Однако с подобной филологической виртуозностью в Шлейермахеровом духе впервые соединялась гениальная философская способность. Причем школой для нее была трансцендентальная философия — та самая, которая впервые предложила вполне достаточные средства именно для всеобщего уразумения и разрешения герменевтической проблемы, — так и возникла всеобщая наука истолкования, возникло учение, излагавшее правила истолкования.

За чтением «Интерпретатора» Эрнести Шлейермахер осенью 1804 г. впервые разработал первый эскиз такого учения — в намерении начать с него свой курс лекций по экзегетике в Галле. Эта герменевтика дошла до нас в чрезвычайно неэффективной форме. Действенность же ей придал прежде всего один из учеников Шлейермахера, слушавший его в Галле, Бёк, — в великолепном разделе своих лекций по филологической энциклопедии.

Приведу из герменевтики Шлейермахера те ее положения, от которых зависит, как представляется мне, все дальнейшее развитие.

Любое истолкование письменных творений есть лишь разработка и развитие, по мере искусства, того процесса разумения, какой занимает собою всю жизнь и распространяется на любой вид речи и письма. Поэтому анализ разумения есть основание для правил истолкования. Последнее может осуществляться лишь в соединении с анализом создания писательских творений. На таком отношении между разумением и творчеством и может основываться то соединение правил, какое определяет метод и границы истолкования.

Возможность общезначимой интерпретации выводима из природы разумения. В разумении индивидуальность толкователя и индивидуальность автора не противостоят друг другу как два несопоставимых факта, — обе индивидуальности сложились на основе всеобщей человеческой природы, и это делает возможным общность людей между собою — для речей и их разумения. Тут схематичные выражения Шлейермахера могут быть прояснены с помощью психологии. Любые индивидуальные различия в конечном счете обусловлены не качественными различиями между личностями, но лишь различием их душевных процессов по их степеням. Когда же толкователь, как бы пробуя, переносит свою собственную жизненность в историческую среду, он в состоянии незамедлительно подчеркнуть и усилить одни, отставить на задний план другие душевные процессы и таким путем произвести в себе воспроизведение чужой жизни.

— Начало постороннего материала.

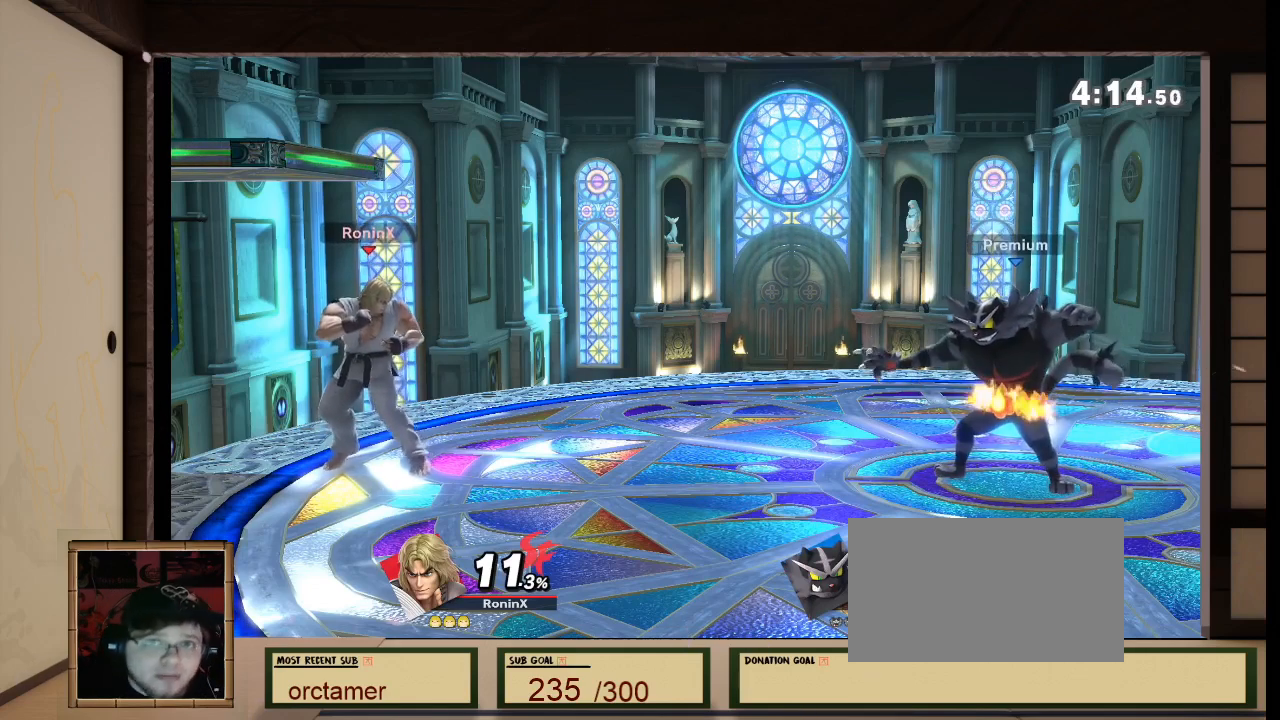
{"buttons": [], "left_stick": "center", "right_stick": "left", "events": [[467, "right_stick", "left"]]}
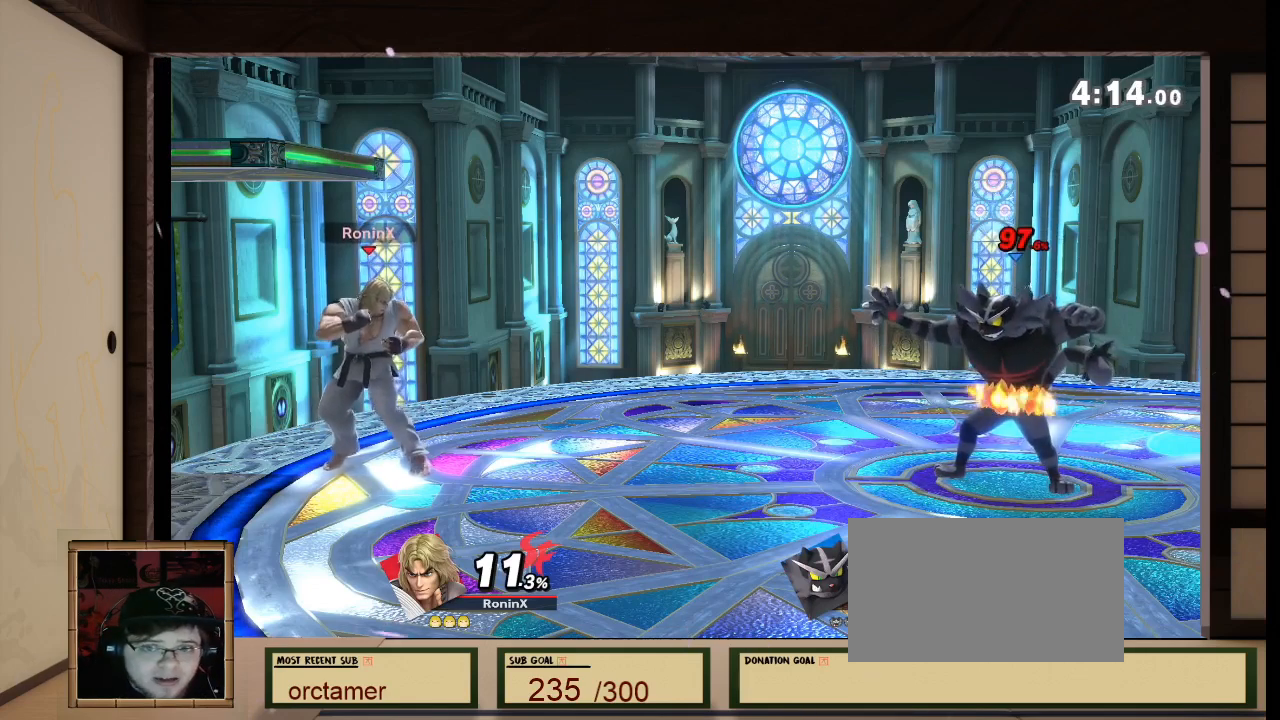
{"buttons": [], "left_stick": "center", "right_stick": "center", "events": [[34, "right_stick", "center"]]}
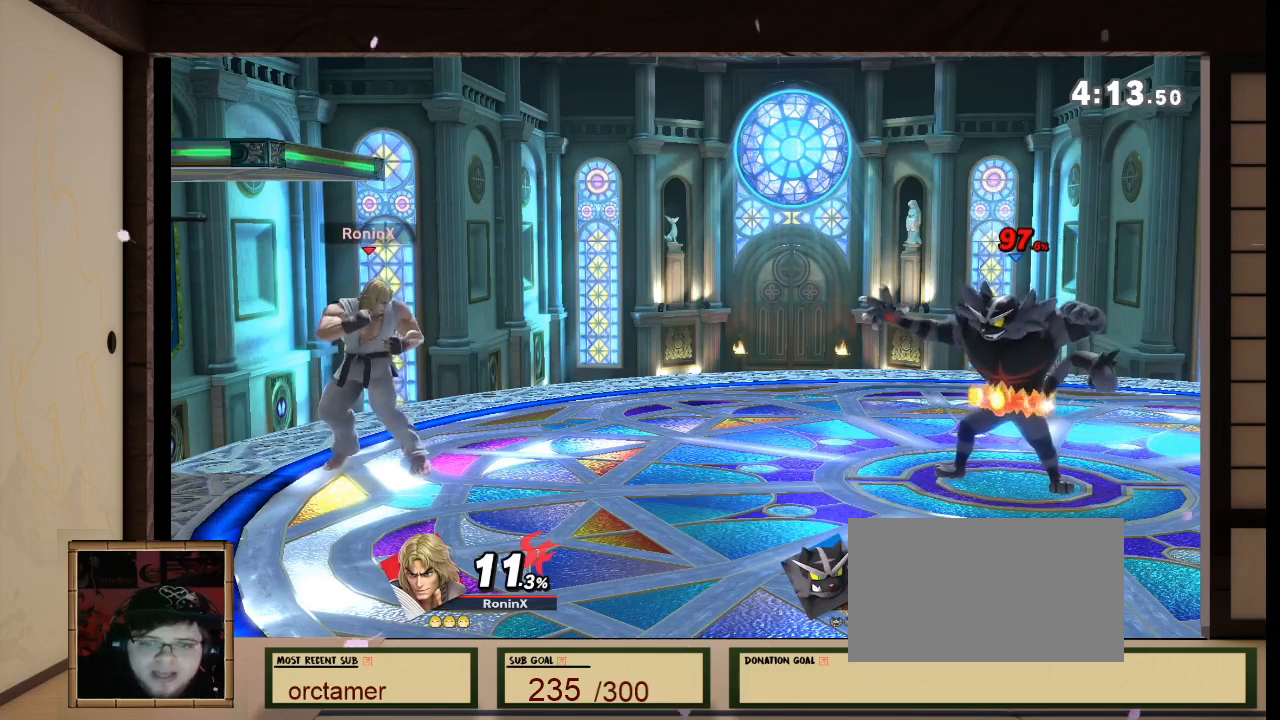
{"buttons": [], "left_stick": "center", "right_stick": "center", "events": []}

Если обратить теперь взор на логическую сторону этого процесса, то в нем распознается, на основе всего лишь относительно определенных знаков, целая взаимосвязь, причем при постоянном содействии наличного грамматического, логического и исторического знания. Выражаясь терминами нашей логики, эта логическая структура разумения состоит, следовательно, во взаимосвязи индукции, применения более общих истин к особенному случаю и сравнительного метода. Следующей задачей было бы установление особенных форм, какие принимают тут названные логические операции и их сочетания.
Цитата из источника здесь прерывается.